In its application with the U.S. Patent and Trademark Office, Walmart touts the concept of a digital currency “tied to a regular currency” – that is, what’s commonly known as a stablecoin. Libra will be a token pegged to a basket of fiat currencies and government bonds, according to Facebook.
Over and above that, the filing suggests that the proposed coin could help provide finance for those with limited access to banking services – one of the major claims Facebook has made for Libra, most likely in an effort to appeal to the public (and regulators) over the token.
“Using a digital currency, low-income households that find banking expensive, may have an alternative way to handle wealth at an institution that can supply the majority of their day-to-day financial and product needs,” Walmart states.

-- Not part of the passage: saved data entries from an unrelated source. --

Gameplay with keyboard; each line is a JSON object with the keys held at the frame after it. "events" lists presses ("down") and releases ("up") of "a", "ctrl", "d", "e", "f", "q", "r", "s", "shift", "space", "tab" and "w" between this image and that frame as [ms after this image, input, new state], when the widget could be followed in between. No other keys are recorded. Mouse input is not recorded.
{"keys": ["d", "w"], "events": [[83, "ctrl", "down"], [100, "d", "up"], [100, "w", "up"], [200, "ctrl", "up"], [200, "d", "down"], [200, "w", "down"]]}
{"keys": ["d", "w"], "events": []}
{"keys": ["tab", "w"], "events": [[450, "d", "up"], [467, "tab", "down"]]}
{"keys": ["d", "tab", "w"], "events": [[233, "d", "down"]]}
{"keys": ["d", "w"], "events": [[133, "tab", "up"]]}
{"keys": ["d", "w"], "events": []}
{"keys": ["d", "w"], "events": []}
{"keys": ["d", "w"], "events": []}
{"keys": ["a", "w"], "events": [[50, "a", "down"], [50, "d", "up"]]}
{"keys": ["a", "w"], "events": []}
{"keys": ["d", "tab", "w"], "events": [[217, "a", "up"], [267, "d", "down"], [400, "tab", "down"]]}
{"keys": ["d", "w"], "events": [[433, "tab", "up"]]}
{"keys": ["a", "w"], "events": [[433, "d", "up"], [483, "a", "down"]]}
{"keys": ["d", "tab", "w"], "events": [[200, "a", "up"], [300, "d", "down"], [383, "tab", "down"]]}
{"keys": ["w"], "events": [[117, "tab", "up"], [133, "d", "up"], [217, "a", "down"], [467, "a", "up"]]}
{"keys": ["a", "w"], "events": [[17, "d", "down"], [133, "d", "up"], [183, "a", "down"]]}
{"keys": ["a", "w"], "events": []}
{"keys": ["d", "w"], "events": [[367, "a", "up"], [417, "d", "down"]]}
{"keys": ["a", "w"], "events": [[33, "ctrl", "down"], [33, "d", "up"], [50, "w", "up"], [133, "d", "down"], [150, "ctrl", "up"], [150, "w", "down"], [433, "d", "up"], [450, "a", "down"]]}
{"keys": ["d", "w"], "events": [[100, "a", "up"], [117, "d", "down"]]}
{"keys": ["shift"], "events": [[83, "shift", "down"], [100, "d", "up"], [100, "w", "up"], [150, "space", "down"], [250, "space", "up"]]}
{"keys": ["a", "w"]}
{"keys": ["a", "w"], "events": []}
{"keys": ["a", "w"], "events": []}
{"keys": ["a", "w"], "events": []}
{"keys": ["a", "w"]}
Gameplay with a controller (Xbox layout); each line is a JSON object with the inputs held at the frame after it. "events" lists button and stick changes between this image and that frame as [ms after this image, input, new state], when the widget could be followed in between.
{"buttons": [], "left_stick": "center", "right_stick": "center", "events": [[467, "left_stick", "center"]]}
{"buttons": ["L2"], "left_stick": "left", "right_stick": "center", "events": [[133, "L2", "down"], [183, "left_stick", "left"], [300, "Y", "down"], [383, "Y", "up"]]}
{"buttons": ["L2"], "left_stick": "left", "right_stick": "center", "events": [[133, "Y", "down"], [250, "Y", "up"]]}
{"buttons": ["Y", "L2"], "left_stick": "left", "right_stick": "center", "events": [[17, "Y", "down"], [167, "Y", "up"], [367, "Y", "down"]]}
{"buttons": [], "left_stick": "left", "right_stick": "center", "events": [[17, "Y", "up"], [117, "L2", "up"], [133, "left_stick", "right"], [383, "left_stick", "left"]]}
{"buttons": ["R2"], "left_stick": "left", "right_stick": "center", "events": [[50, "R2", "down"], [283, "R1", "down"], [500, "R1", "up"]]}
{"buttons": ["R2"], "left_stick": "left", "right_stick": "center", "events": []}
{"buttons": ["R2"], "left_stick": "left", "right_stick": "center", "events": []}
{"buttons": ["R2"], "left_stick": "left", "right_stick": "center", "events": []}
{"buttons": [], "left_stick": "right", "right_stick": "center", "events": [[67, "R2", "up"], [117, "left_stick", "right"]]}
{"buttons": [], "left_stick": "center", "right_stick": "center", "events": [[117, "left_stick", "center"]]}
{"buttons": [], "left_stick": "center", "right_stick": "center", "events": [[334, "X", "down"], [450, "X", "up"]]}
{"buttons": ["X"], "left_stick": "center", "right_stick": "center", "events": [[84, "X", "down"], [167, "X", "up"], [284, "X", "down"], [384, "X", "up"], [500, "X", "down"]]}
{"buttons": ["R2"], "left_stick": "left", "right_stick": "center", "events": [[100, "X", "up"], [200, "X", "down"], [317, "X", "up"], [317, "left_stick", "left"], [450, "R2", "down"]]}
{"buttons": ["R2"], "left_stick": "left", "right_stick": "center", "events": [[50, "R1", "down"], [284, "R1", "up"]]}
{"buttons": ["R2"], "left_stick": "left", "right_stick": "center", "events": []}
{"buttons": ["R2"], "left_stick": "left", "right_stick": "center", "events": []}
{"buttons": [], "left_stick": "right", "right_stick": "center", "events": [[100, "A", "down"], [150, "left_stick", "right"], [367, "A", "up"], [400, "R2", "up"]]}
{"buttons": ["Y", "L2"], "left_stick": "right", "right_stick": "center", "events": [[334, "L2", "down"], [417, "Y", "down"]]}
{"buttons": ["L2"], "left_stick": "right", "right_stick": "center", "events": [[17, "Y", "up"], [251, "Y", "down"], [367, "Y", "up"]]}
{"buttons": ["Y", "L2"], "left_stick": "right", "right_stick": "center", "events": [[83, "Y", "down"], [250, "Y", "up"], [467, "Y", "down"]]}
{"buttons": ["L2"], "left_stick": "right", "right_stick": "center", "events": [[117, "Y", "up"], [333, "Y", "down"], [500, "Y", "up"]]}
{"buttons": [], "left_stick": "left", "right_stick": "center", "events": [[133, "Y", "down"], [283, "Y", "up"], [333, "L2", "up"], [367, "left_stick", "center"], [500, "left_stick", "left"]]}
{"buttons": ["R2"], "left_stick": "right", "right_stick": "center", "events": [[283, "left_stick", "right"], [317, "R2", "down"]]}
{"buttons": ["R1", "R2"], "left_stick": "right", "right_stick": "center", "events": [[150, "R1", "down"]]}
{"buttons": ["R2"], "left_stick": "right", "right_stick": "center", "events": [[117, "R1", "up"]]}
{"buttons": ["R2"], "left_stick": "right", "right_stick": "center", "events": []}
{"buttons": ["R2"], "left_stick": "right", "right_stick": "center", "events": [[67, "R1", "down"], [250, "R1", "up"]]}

Facebook’s offering is expected to create a system whereby its social media platforms could use Libra for payments, allowing advertisers to earn Libra and pay Facebook in the token for ads. Although it could also be used more widely in time in remittances and other use cases.
Walmart’s filing, too, indicates its coin could have features that apply to a token being used within the ecosystem of a high-street retail company:
“The digital currency may be pegged to the US dollar and available for use only at selected retailors or partners. In other embodiments, the digital currency is available for use anywhere. The digital currency can provide a fee-free, or fee-minimal place to store wealth that can be spent, for example, at retailers and, if needed, easily converted to cash.”
A notable difference is that users of a “Walmart Coin” could “even earn interest,” the application suggests. With Libra, interest earned on the scheme’s potentially vast reserve funds would go to Libra partners that back the company to the tune of around $10 million.
More closely applying to a commerce giant, though, Walmart says its token could store user’s purchasing histories on the blockchain, and then apply related savings to their subsequent purchases in a similar way to loyalty points.
Other novel features suggested in the very broad filing include the ability to remove the need for credit cards, and acting as a “pre-approved biometric (e.g., fingerprint or eye pattern) credit.”
“A person is the ‘credit card’ to their own digital value bank,” the firm says.
The token could also be used to restrict what product categories can be bought and by whom, for example blocking minors from purchasing cigarettes, alcohol, or an R-rated DVD.
Walmart is already using blockchain for tracking products like fresh greens and pharmaceuticals. It’s also has been investigating various use cases of the technology, with projects including connecting automated delivery drones. In June, Walmart China launched a live scheme aimed to improve the nation’s poor food safety record.